What to produce: Transcribe all the entries word for word, but omit the images.
Content starts
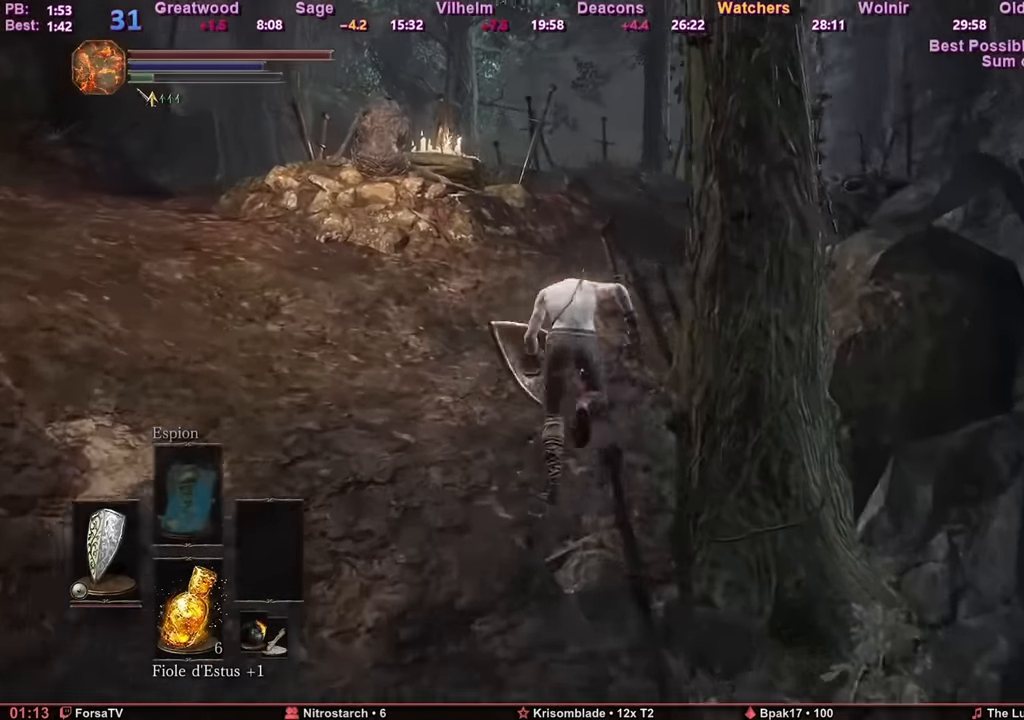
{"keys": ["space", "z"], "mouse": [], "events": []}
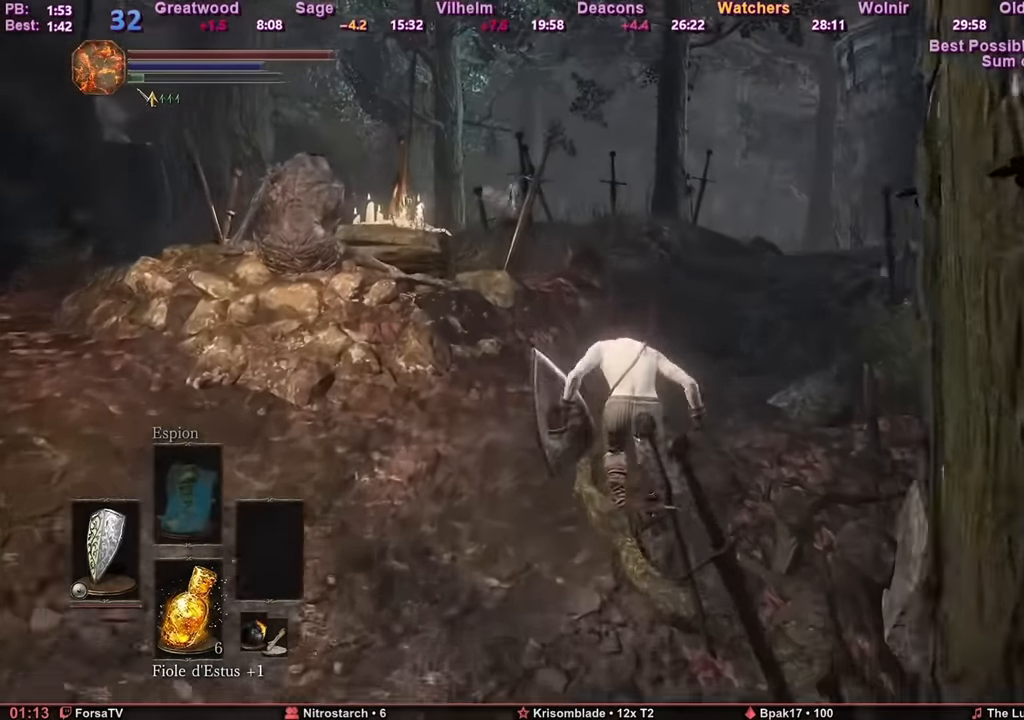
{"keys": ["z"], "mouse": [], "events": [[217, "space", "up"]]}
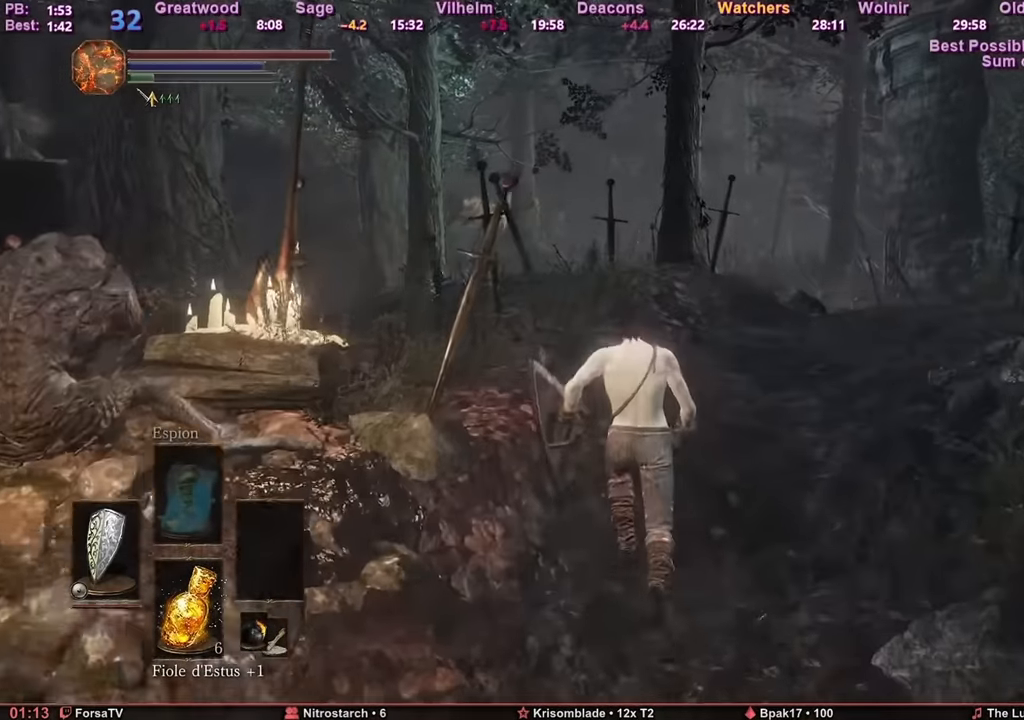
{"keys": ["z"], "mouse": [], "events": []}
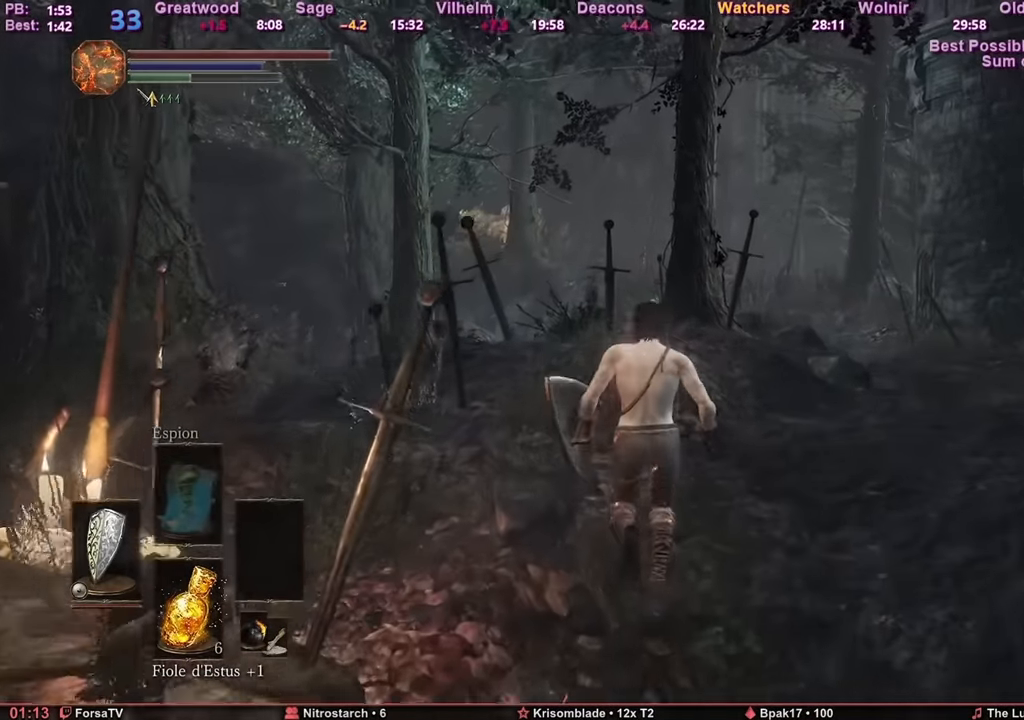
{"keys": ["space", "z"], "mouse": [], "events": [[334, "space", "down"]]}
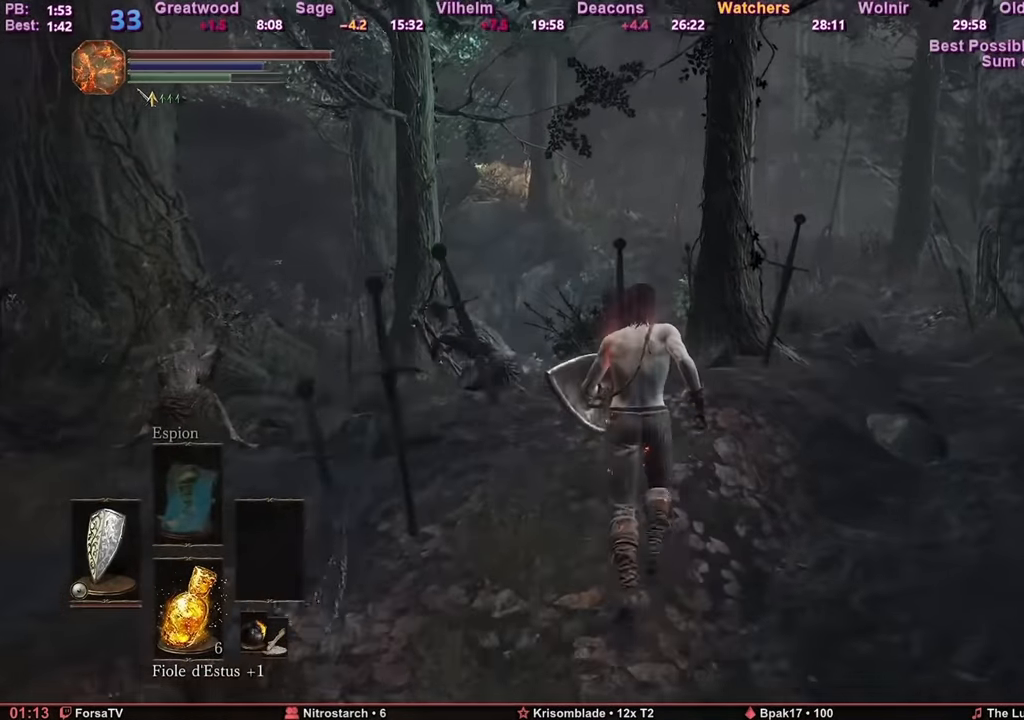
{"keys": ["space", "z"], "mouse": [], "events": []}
Content ends
Solution to the exercise:
{"keys": ["space", "z"], "mouse": [], "events": []}
{"keys": ["z"], "mouse": [], "events": [[217, "space", "up"]]}
{"keys": ["z"], "mouse": [], "events": []}
{"keys": ["space", "z"], "mouse": [], "events": [[334, "space", "down"]]}
{"keys": ["space", "z"], "mouse": [], "events": []}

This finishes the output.